**WORK TO BE COMPLETED**
Every record below needs to be set down exactly. Pictures do not belong in the copy.

↓

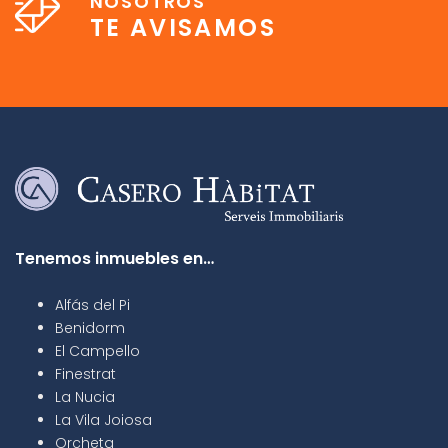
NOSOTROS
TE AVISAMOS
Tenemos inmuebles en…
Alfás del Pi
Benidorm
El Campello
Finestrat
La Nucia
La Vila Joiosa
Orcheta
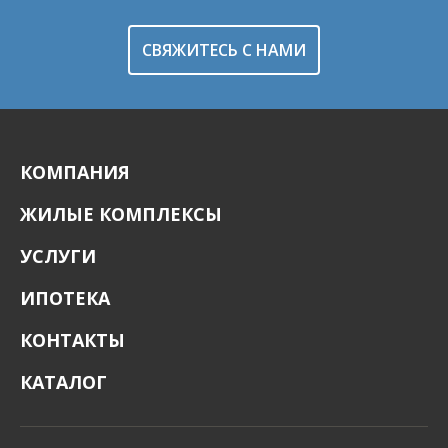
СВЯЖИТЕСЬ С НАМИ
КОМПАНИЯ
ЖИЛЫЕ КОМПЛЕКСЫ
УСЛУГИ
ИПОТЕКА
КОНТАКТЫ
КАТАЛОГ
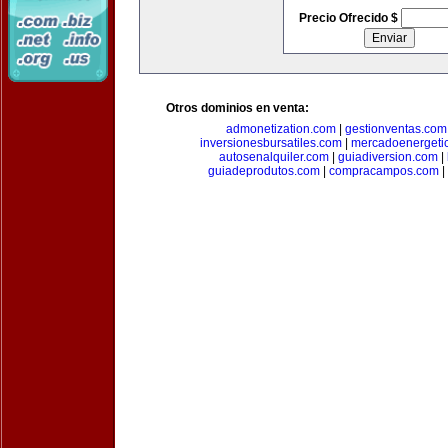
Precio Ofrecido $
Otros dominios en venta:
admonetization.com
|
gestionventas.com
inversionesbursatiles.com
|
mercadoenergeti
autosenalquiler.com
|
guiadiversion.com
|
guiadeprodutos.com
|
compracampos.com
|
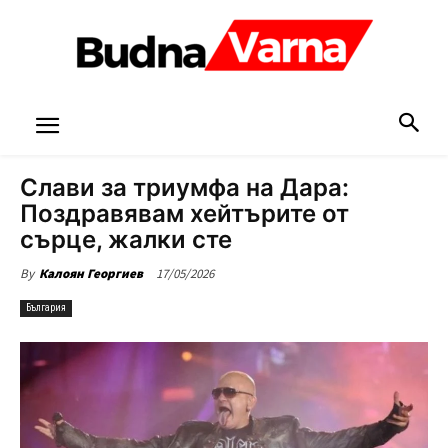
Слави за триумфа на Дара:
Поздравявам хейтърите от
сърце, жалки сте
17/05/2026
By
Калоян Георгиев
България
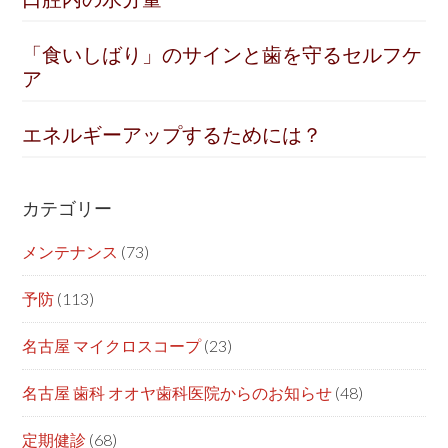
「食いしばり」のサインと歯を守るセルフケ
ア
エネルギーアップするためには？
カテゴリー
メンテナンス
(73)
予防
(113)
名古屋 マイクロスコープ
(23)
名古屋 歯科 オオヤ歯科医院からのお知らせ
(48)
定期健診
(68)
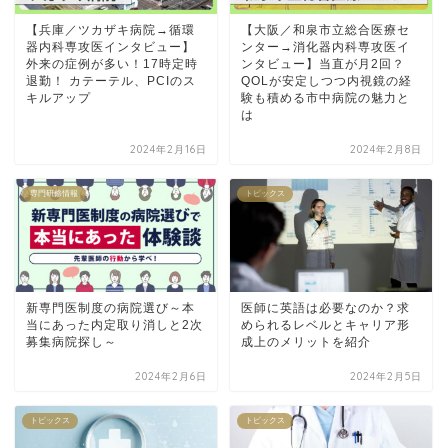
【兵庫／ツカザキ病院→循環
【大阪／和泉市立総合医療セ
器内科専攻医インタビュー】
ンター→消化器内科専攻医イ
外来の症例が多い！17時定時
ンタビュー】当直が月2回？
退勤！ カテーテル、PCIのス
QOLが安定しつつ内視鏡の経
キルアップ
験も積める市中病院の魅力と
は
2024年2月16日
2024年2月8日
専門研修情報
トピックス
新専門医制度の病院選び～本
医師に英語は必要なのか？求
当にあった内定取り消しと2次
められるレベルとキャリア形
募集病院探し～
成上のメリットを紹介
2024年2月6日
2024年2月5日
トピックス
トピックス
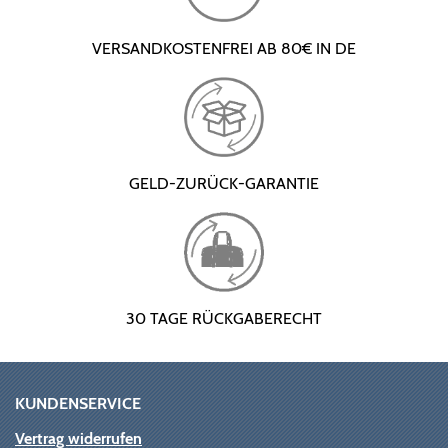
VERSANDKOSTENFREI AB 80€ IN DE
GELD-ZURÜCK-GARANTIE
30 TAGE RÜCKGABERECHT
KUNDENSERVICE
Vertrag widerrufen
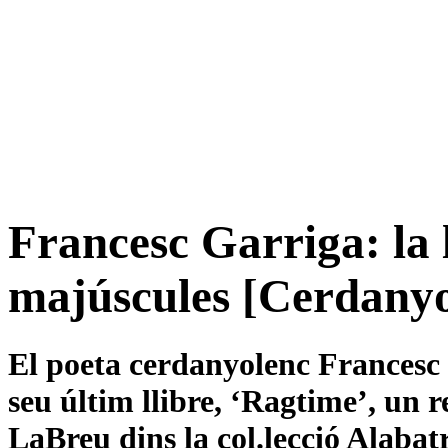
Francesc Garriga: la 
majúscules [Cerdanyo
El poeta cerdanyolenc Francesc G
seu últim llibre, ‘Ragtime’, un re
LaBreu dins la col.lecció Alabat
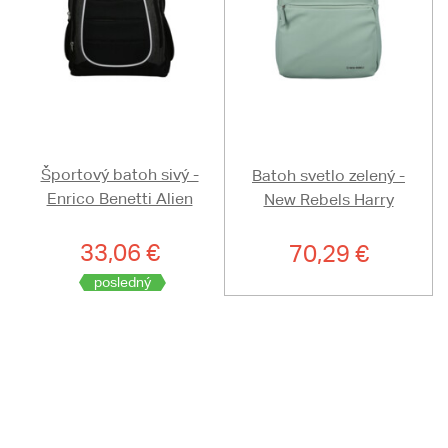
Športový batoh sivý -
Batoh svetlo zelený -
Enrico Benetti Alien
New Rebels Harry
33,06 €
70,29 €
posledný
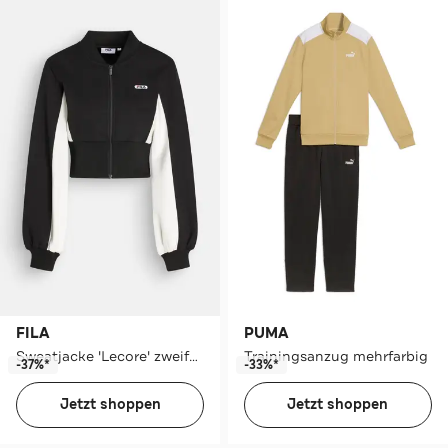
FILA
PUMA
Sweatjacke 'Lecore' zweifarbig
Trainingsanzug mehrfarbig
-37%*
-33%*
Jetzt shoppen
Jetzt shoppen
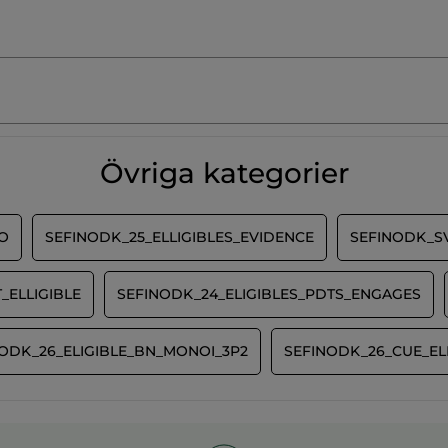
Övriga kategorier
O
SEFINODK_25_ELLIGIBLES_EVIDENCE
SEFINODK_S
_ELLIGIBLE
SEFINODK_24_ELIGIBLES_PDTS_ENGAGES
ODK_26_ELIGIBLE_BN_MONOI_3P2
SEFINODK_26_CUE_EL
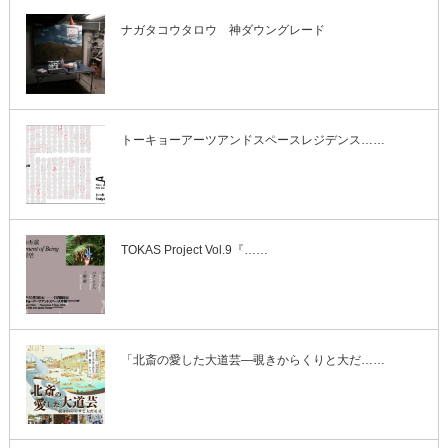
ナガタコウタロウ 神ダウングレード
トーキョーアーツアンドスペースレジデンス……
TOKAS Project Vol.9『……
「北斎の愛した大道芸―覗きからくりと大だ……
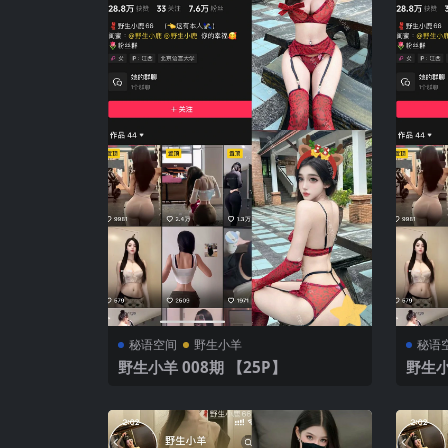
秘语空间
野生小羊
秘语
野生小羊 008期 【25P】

↑

**TASK ANSWER**
NOSOTROS
TE AVISAMOS
Tenemos inmuebles en…
Alfás del Pi
Benidorm
El Campello
Finestrat
La Nucia
La Vila Joiosa
Orcheta
СВЯЖИТЕСЬ С НАМИ
КОМПАНИЯ
ЖИЛЫЕ КОМПЛЕКСЫ
УСЛУГИ
ИПОТЕКА
КОНТАКТЫ
КАТАЛОГ
Precio Ofrecido $
Otros dominios en venta:
admonetization.com
|
gestionventas.com
inversionesbursatiles.com
|
mercadoenergeti
autosenalquiler.com
|
guiadiversion.com
|
guiadeprodutos.com
|
compracampos.com
|
Слави за триумфа на Дара:
Поздравявам хейтърите от
сърце, жалки сте
17/05/2026
By
Калоян Георгиев
България
「食いしばり」のサインと歯を守るセルフケ
ア
エネルギーアップするためには？
カテゴリー
メンテナンス
(73)
予防
(113)
名古屋 マイクロスコープ
(23)
名古屋 歯科 オオヤ歯科医院からのお知らせ
(48)
定期健診
(68)
【兵庫／ツカザキ病院→循環
【大阪／和泉市立総合医療セ
器内科専攻医インタビュー】
ンター→消化器内科専攻医イ
外来の症例が多い！17時定時
ンタビュー】当直が月2回？
退勤！ カテーテル、PCIのス
QOLが安定しつつ内視鏡の経
キルアップ
験も積める市中病院の魅力と
は
2024年2月16日
2024年2月8日
専門研修情報
トピックス
新専門医制度の病院選び～本
医師に英語は必要なのか？求
当にあった内定取り消しと2次
められるレベルとキャリア形
募集病院探し～
成上のメリットを紹介
2024年2月6日
2024年2月5日
トピックス
トピックス
VERSANDKOSTENFREI AB 80€ IN DE
GELD-ZURÜCK-GARANTIE
30 TAGE RÜCKGABERECHT
KUNDENSERVICE
Vertrag widerrufen
Francesc Garriga: la 
majúscules [Cerdanyo
El poeta cerdanyolenc Francesc G
seu últim llibre, ‘Ragtime’, un re
LaBreu dins la col.lecció Alabat
Športový batoh sivý -
Batoh svetlo zelený -
Enrico Benetti Alien
New Rebels Harry
33,06 €
70,29 €
posledný
FILA
PUMA
Sweatjacke 'Lecore' zweifarbig
Trainingsanzug mehrfarbig
-37%*
-33%*
Jetzt shoppen
Jetzt shoppen
Övriga kategorier
O
SEFINODK_25_ELLIGIBLES_EVIDENCE
SEFINODK_S
_ELLIGIBLE
SEFINODK_24_ELIGIBLES_PDTS_ENGAGES
ODK_26_ELIGIBLE_BN_MONOI_3P2
SEFINODK_26_CUE_EL
ナガタコウタロウ 神ダウングレード
トーキョーアーツアンドスペースレジデンス……
TOKAS Project Vol.9『……
「北斎の愛した大道芸―覗きからくりと大だ……
秘语空间
野生小羊
秘语
野生小羊 008期 【25P】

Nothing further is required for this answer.